* _Task statement_
Your reply must contain the full listing below, reproduced exactly, but no pictures.

* _Exercise data_
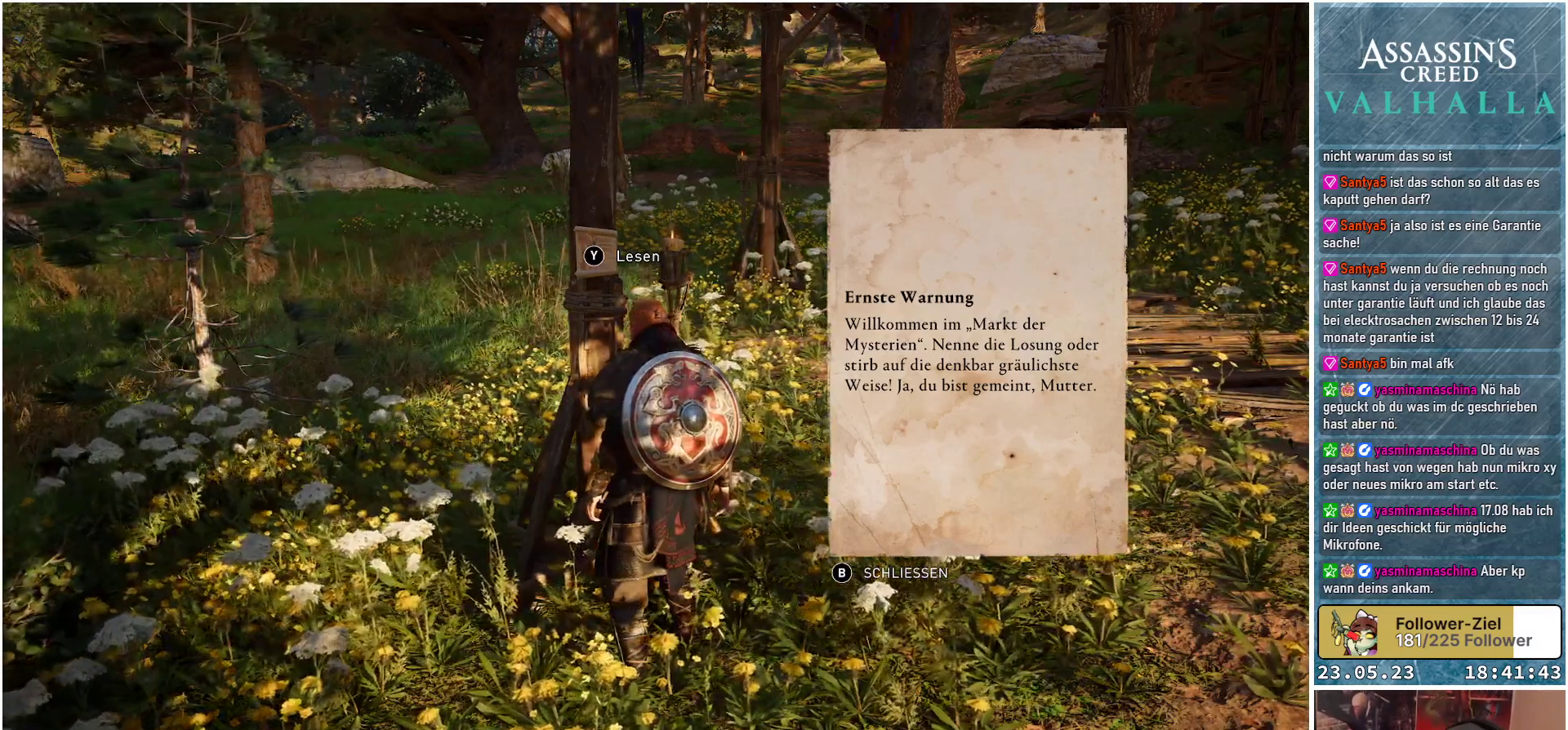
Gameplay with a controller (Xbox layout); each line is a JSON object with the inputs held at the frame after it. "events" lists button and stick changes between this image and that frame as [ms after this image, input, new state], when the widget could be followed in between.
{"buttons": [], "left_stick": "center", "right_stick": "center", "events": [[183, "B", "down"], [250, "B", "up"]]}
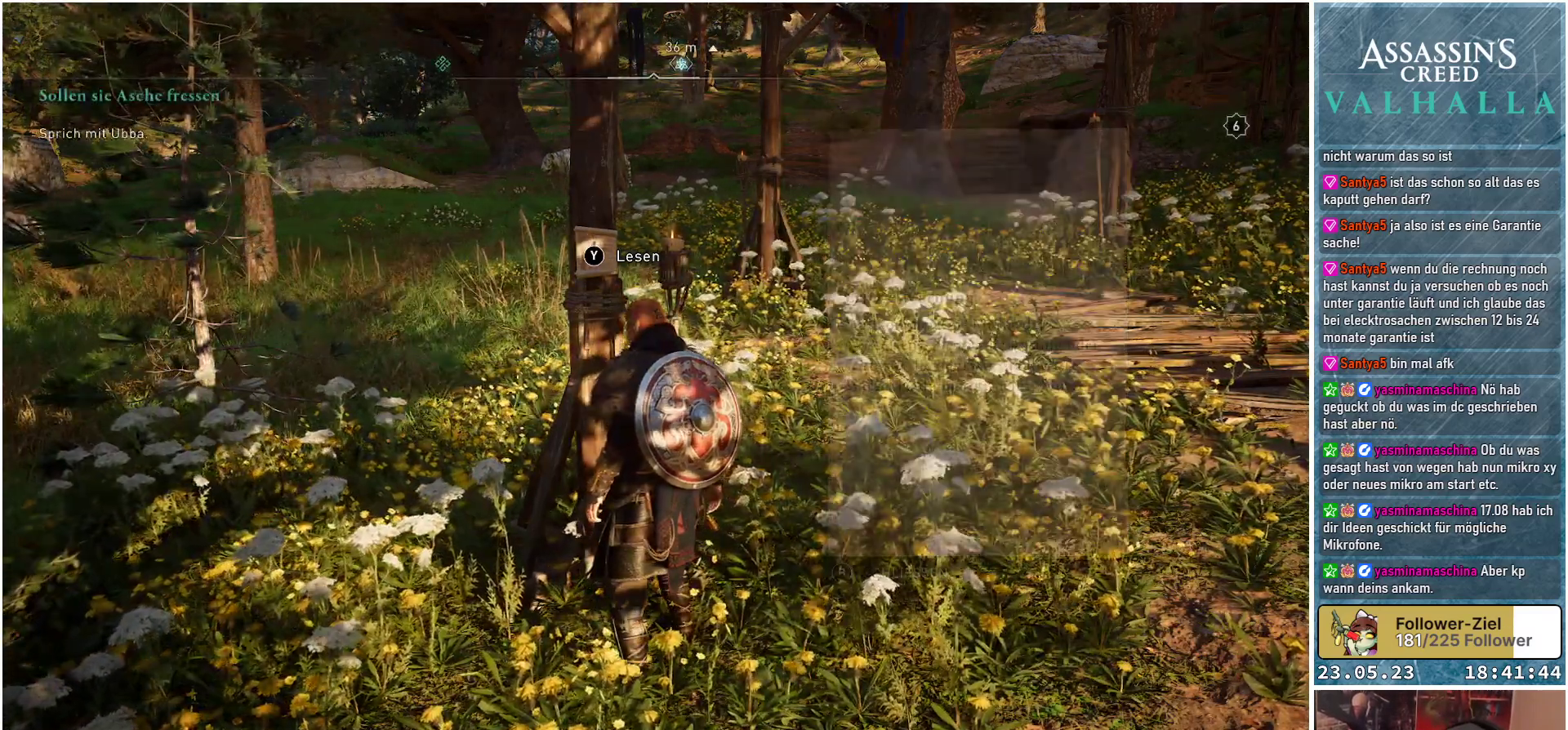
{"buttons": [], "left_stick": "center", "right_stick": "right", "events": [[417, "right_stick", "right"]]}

* _Completed task_
Gameplay with a controller (Xbox layout); each line is a JSON object with the inputs held at the frame after it. "events" lists button and stick changes between this image and that frame as [ms after this image, input, new state], when the widget could be followed in between.
{"buttons": [], "left_stick": "center", "right_stick": "center", "events": [[183, "B", "down"], [250, "B", "up"]]}
{"buttons": [], "left_stick": "center", "right_stick": "right", "events": [[417, "right_stick", "right"]]}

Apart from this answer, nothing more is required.